Jane Farrall, a Melbourne consultant speech pathologist, was an early adopter of iOS devices. She experimented initially with the iPod Touch but found its small screen difficult for patients to handle.
”And then the iPad happened and everyone could see it changed the game,” she says. ”It’s now widely used in special schools all over Australia. It meets [many of] the needs of people with a wide range of other disabilities.
”Before iPad arrived, I would see people without speech and assess them for one of the custom-made augmentative and alternative communication [AAC] speech-generating systems that cost anything from $5000 to $30,000.”
Expensive customised equipment is still needed in some cases, ”but with an iPad it is now possible to get an AAC system for under $1000. The iPad has brought massive change,” Farrall says.
Yooralla, a non-profit organisation, provides clients with up to $7000 for speech-generating devices and software, including apps, and works through ComTEC, an information and advice service, to support clients, their families and therapists in the adoption, selection and use of suitable technology and apps.
Vast numbers of apps are available from developer websites and Apple’s App Store, but not all are suitable for seriously disabled people. Apps need to be carefully assessed against the needs of individuals, Beggs says, and, importantly, the family or carer support available.
Predictable, a text-to-speech app from British company Therapy Box, works with a Bluetooth switch for people with limited physical function, and has word prediction and an onscreen keyboard to make sentences that are spoken by a synthetic voice. It also provides access to Twitter, Facebook and SMS.
Because of high development costs, such apps are not cheap. Predictable is $169, and not the most expensive.
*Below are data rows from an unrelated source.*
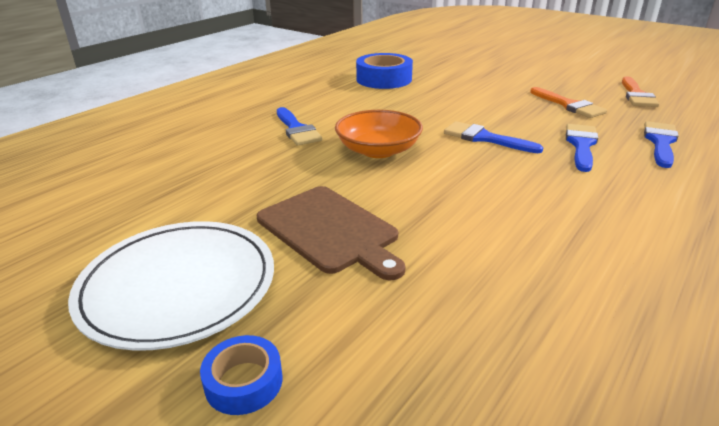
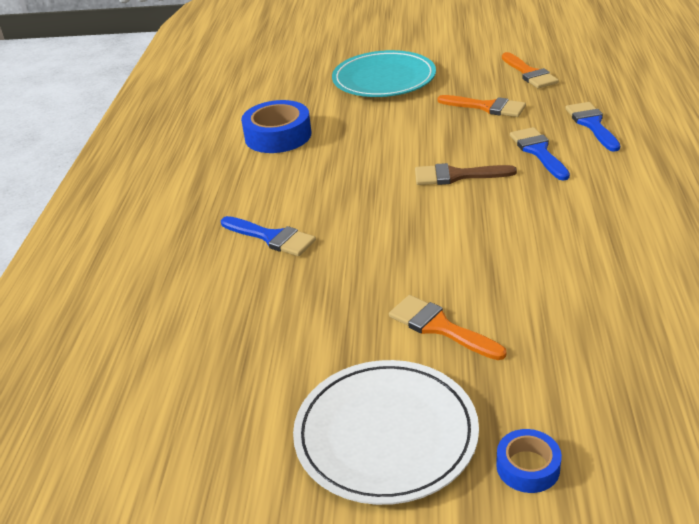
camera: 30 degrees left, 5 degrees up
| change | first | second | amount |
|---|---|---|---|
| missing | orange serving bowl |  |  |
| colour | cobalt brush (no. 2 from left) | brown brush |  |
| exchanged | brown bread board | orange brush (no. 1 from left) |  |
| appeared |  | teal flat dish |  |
People with extremely limited control over their bodies often cannot use a keyboard or a touchscreen to scroll through text or control an app. One solution is technology called Eyegaze, which uses two or three cameras on a computer to accurately track eye movements over a virtual keyboard or onscreen symbols to command the computer or build text-to-speech sentences.
Eyegaze is coming to the iPad, probably as an app using accessory cameras, and several other, similar projects are also under way.